(Source data)
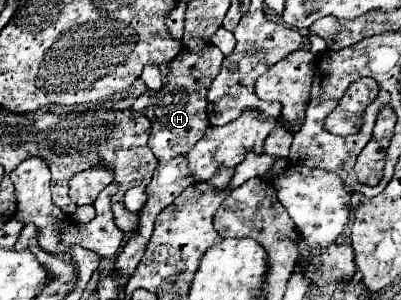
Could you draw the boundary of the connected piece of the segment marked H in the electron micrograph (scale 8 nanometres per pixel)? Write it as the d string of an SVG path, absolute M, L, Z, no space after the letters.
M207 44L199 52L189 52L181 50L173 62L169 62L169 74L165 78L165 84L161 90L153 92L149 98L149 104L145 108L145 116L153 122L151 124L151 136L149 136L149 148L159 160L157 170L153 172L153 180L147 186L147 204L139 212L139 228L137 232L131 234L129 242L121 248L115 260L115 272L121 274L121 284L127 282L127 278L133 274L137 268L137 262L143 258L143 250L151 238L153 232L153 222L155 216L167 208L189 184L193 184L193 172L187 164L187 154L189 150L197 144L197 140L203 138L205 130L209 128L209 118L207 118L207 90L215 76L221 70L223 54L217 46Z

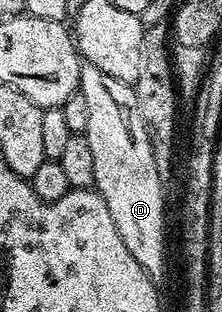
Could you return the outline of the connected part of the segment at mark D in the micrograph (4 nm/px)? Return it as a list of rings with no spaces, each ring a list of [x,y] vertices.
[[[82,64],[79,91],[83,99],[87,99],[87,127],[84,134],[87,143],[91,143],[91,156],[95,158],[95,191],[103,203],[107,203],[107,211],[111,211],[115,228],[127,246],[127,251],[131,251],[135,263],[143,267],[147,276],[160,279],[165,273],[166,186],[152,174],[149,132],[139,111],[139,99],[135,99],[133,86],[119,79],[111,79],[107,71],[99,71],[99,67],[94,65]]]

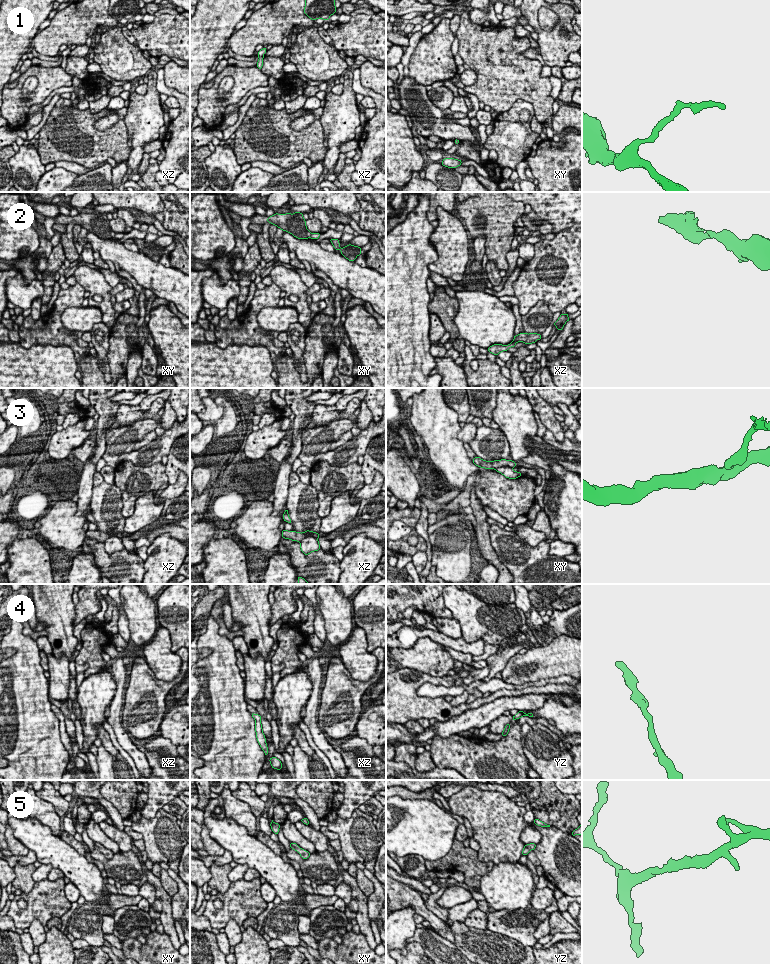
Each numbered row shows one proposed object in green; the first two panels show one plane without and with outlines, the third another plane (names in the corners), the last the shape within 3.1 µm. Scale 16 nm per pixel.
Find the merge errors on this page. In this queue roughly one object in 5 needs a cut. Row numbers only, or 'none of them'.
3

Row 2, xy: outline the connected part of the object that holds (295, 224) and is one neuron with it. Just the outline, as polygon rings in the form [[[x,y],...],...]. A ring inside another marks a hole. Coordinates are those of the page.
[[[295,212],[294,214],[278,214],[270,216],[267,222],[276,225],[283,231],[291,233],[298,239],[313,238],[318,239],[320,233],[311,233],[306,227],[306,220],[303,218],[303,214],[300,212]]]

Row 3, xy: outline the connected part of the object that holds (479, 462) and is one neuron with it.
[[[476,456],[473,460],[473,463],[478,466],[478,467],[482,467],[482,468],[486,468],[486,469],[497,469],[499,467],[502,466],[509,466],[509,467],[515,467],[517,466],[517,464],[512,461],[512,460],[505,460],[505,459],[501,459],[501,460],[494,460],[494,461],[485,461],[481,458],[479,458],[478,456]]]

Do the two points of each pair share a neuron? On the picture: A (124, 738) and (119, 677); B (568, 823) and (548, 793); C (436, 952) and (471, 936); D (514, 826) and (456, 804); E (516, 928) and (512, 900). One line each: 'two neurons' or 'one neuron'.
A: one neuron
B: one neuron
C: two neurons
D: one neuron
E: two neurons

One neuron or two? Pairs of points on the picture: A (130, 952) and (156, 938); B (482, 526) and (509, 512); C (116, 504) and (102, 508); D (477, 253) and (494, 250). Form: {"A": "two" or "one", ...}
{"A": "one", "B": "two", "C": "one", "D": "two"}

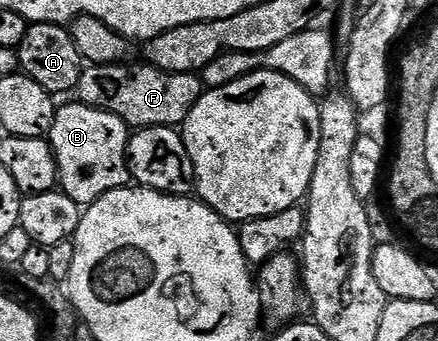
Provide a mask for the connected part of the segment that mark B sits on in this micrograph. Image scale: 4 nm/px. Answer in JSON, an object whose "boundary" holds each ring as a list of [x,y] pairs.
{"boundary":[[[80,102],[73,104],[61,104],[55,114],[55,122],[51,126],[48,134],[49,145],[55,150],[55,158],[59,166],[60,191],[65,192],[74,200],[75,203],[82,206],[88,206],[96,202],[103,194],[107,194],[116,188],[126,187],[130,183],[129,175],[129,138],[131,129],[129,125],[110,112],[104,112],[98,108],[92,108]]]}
---
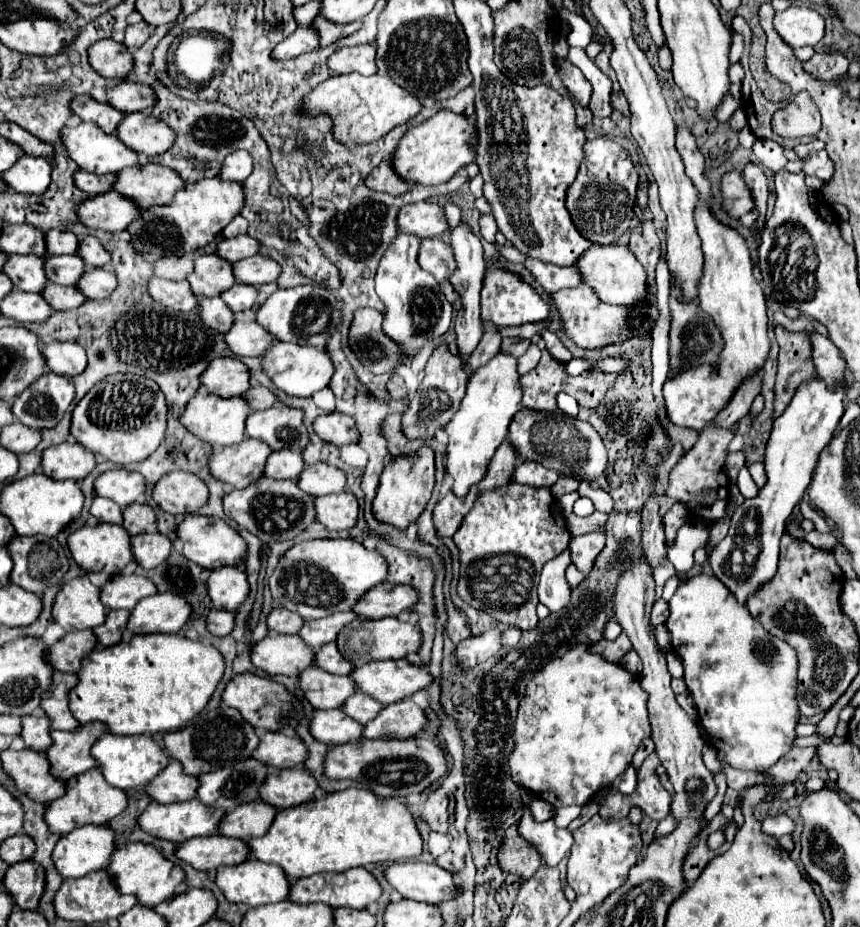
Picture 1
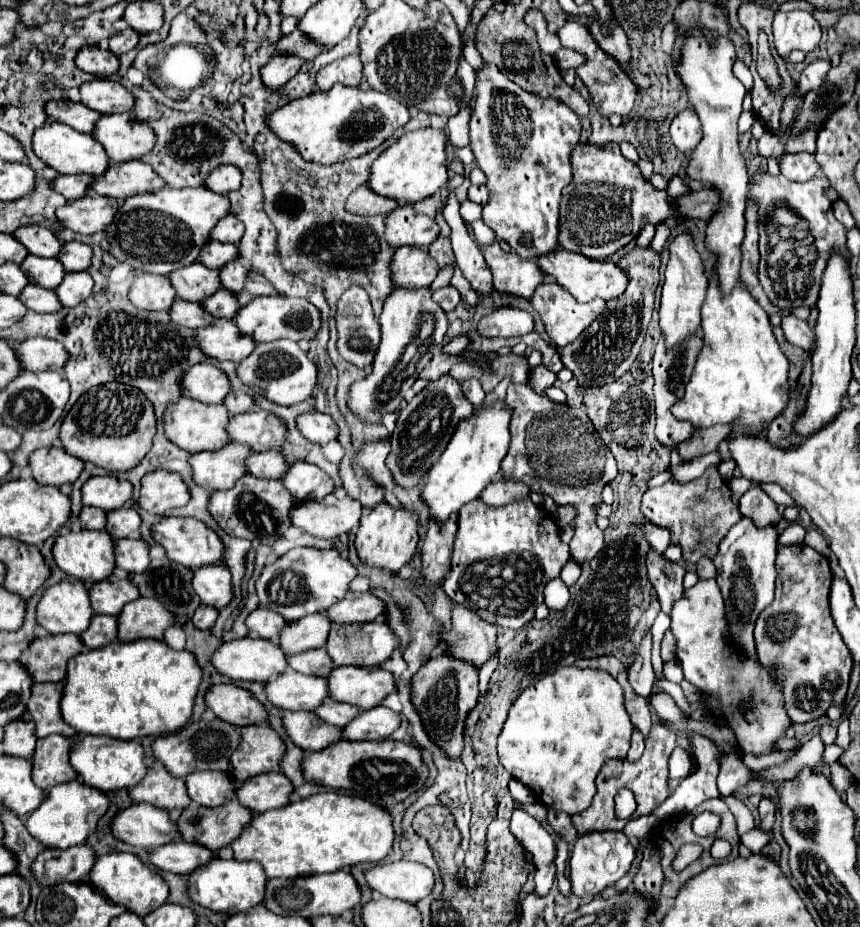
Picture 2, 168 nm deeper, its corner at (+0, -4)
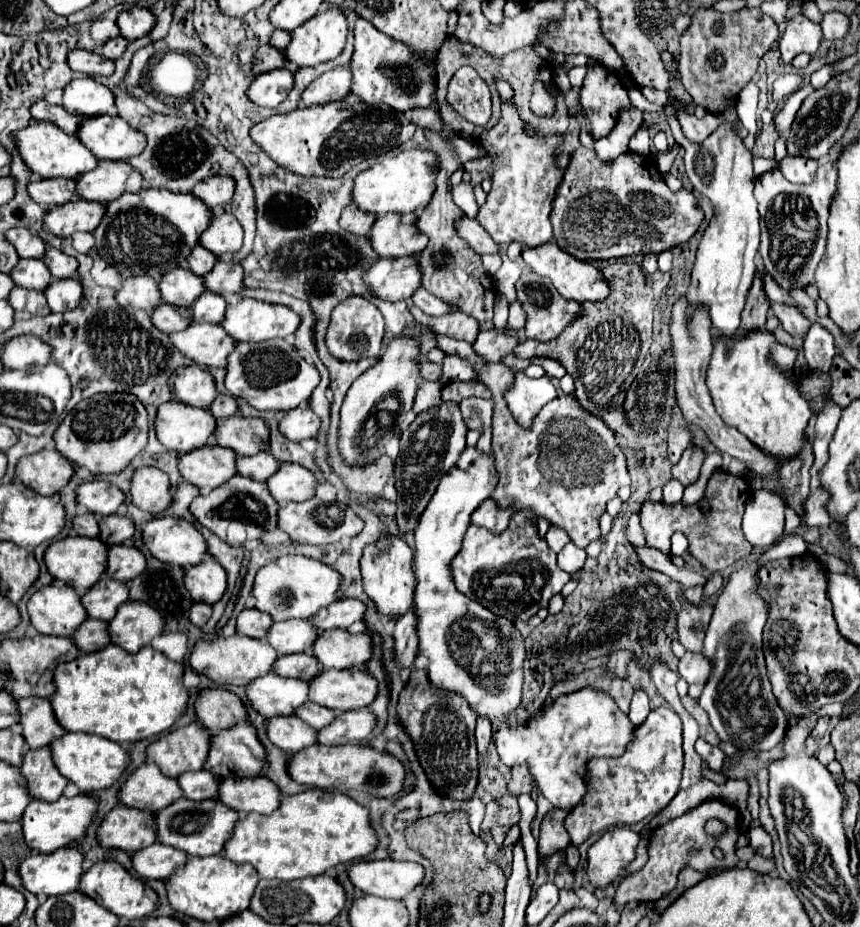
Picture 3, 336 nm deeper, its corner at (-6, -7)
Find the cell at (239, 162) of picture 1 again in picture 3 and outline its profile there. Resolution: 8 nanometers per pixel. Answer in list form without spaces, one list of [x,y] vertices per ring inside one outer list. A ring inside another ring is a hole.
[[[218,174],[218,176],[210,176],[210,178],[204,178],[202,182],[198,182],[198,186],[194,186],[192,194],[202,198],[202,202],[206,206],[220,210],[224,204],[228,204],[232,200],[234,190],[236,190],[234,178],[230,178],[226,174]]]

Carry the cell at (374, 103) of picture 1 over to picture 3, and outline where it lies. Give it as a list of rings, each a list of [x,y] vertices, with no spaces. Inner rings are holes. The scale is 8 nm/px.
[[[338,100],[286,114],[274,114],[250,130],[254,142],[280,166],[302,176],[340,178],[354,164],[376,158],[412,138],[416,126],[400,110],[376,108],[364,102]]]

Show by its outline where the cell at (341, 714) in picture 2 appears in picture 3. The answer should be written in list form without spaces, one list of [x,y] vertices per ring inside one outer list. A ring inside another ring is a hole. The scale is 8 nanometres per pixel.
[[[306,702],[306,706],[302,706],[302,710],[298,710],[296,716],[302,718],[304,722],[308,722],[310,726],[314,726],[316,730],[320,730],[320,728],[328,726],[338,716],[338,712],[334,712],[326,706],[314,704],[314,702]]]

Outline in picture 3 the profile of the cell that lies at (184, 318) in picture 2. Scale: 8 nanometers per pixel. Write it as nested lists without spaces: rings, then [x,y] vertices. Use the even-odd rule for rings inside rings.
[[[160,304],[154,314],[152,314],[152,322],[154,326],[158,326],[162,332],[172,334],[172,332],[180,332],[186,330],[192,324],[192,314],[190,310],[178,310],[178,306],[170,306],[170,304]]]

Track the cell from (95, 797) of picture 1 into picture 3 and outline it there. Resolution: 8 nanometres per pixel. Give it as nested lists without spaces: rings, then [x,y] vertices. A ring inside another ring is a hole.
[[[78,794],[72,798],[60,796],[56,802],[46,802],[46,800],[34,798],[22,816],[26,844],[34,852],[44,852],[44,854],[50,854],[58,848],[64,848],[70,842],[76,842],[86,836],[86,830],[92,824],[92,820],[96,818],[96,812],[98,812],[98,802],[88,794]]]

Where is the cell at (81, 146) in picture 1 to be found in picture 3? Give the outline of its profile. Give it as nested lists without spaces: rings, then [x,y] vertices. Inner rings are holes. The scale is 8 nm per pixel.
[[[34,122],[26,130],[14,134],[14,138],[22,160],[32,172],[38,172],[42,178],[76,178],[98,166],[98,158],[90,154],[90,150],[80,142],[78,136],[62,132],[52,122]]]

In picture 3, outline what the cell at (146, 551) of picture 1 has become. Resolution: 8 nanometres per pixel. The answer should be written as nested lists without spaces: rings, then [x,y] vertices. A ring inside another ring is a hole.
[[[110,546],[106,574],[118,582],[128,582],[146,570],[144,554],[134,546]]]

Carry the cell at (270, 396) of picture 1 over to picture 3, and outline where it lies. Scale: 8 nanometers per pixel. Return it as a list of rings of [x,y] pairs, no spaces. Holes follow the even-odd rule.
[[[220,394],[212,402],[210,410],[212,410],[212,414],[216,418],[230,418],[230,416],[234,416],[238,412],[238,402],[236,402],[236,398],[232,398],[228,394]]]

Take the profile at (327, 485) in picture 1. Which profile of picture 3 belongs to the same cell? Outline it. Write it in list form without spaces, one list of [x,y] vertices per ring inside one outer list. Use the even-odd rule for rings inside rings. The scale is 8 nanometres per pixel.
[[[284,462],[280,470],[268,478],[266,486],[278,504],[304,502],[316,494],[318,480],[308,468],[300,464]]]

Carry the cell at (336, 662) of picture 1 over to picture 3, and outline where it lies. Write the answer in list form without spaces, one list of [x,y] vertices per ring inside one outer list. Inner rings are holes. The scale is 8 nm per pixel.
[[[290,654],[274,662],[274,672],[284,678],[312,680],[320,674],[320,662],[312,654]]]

*TASK INSTRUCTIONS:* Search the records for the string "deeper" and return every line in which it occurs.

*SOLUTION TO THE EXERCISE:*
Picture 2, 168 nm deeper, its corner at (+0, -4)
Picture 3, 336 nm deeper, its corner at (-6, -7)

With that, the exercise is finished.